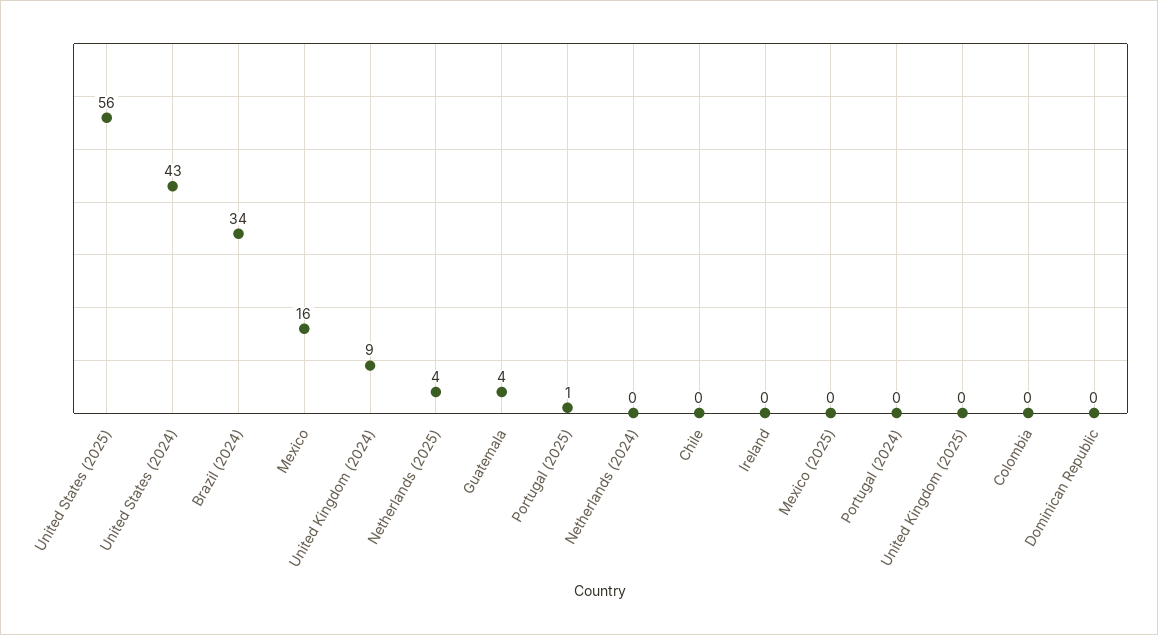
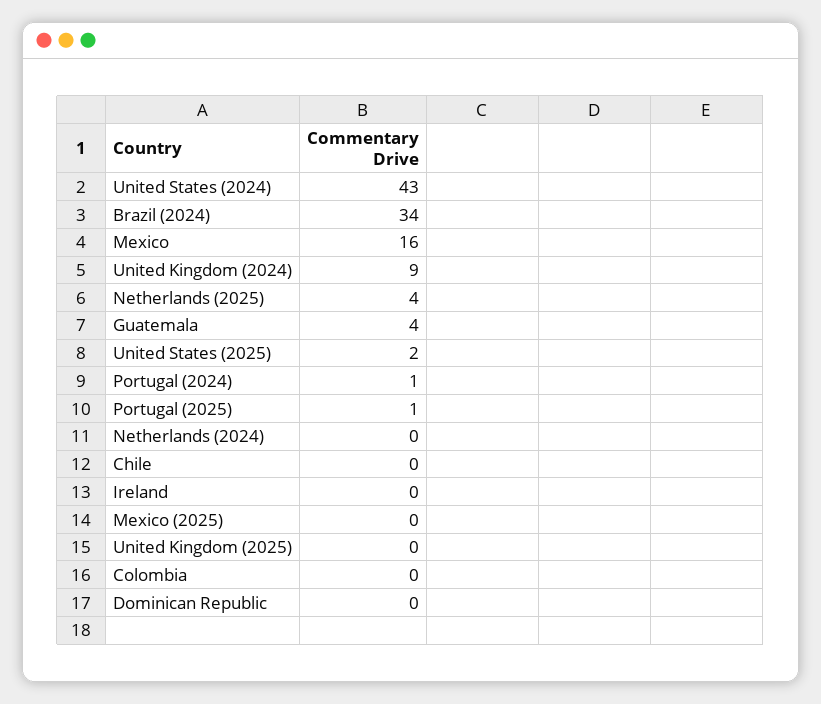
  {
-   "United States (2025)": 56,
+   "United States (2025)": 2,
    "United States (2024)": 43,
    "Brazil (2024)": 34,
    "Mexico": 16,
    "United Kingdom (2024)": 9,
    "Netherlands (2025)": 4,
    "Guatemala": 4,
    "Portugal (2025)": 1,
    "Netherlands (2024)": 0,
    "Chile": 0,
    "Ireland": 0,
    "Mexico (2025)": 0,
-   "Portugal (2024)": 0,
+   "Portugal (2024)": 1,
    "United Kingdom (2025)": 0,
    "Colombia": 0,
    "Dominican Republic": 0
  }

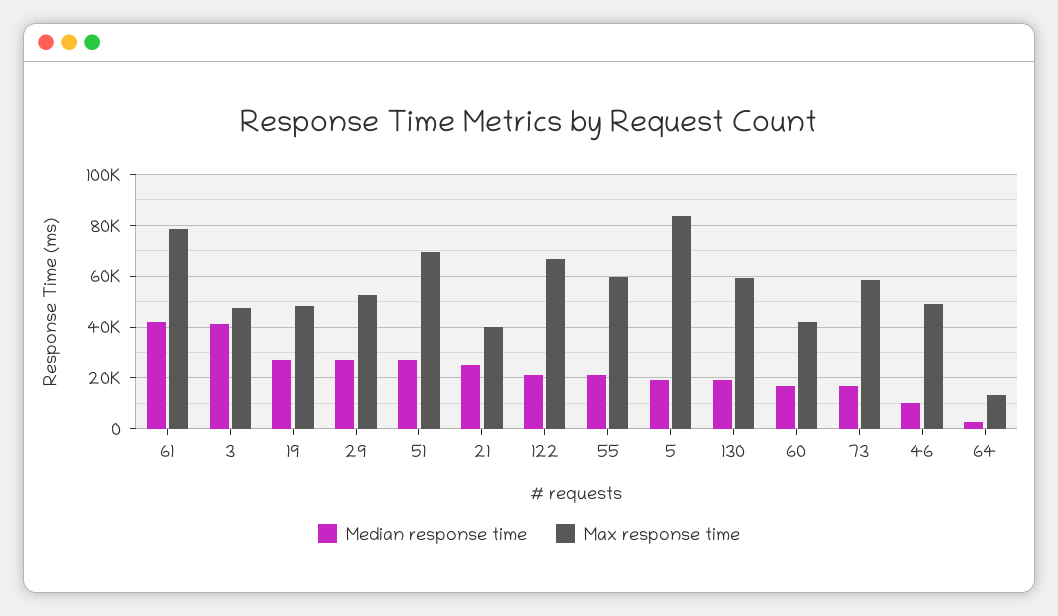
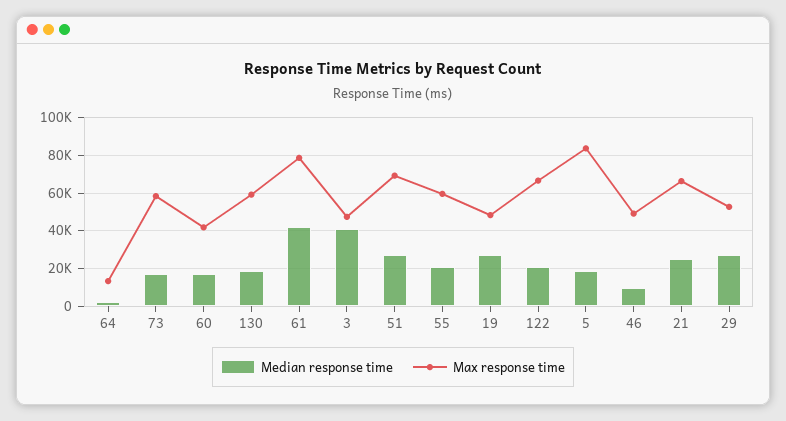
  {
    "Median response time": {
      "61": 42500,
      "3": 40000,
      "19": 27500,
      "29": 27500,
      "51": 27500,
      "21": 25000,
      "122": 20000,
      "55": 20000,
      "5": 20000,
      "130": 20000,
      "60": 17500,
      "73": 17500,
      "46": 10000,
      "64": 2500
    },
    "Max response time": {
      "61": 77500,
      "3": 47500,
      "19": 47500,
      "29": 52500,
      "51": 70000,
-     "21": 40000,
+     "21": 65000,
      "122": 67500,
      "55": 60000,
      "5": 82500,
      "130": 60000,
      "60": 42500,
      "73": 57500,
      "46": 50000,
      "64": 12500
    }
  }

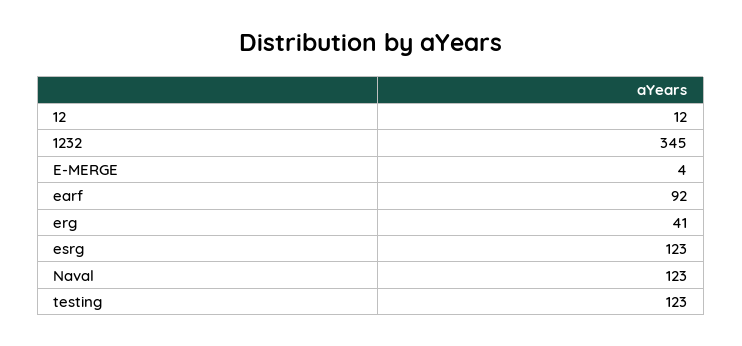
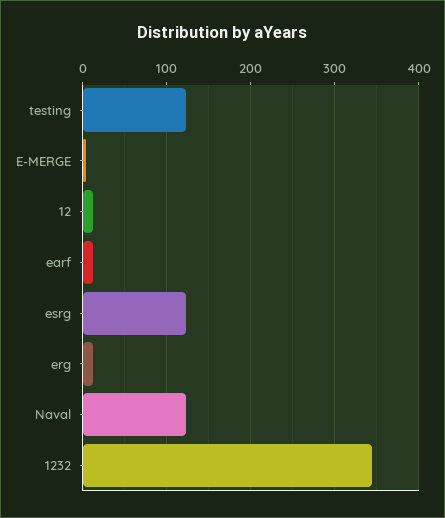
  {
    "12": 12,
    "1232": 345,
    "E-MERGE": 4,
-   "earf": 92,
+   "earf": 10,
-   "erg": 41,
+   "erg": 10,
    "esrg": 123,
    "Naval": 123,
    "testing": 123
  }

Problem description: Return an exact transcription of the entries above, excluding each image.

The answer:
  {
-   "United States (2025)": 56,
+   "United States (2025)": 2,
    "United States (2024)": 43,
    "Brazil (2024)": 34,
    "Mexico": 16,
    "United Kingdom (2024)": 9,
    "Netherlands (2025)": 4,
    "Guatemala": 4,
    "Portugal (2025)": 1,
    "Netherlands (2024)": 0,
    "Chile": 0,
    "Ireland": 0,
    "Mexico (2025)": 0,
-   "Portugal (2024)": 0,
+   "Portugal (2024)": 1,
    "United Kingdom (2025)": 0,
    "Colombia": 0,
    "Dominican Republic": 0
  }

  {
    "Median response time": {
      "61": 42500,
      "3": 40000,
      "19": 27500,
      "29": 27500,
      "51": 27500,
      "21": 25000,
      "122": 20000,
      "55": 20000,
      "5": 20000,
      "130": 20000,
      "60": 17500,
      "73": 17500,
      "46": 10000,
      "64": 2500
    },
    "Max response time": {
      "61": 77500,
      "3": 47500,
      "19": 47500,
      "29": 52500,
      "51": 70000,
-     "21": 40000,
+     "21": 65000,
      "122": 67500,
      "55": 60000,
      "5": 82500,
      "130": 60000,
      "60": 42500,
      "73": 57500,
      "46": 50000,
      "64": 12500
    }
  }

  {
    "12": 12,
    "1232": 345,
    "E-MERGE": 4,
-   "earf": 92,
+   "earf": 10,
-   "erg": 41,
+   "erg": 10,
    "esrg": 123,
    "Naval": 123,
    "testing": 123
  }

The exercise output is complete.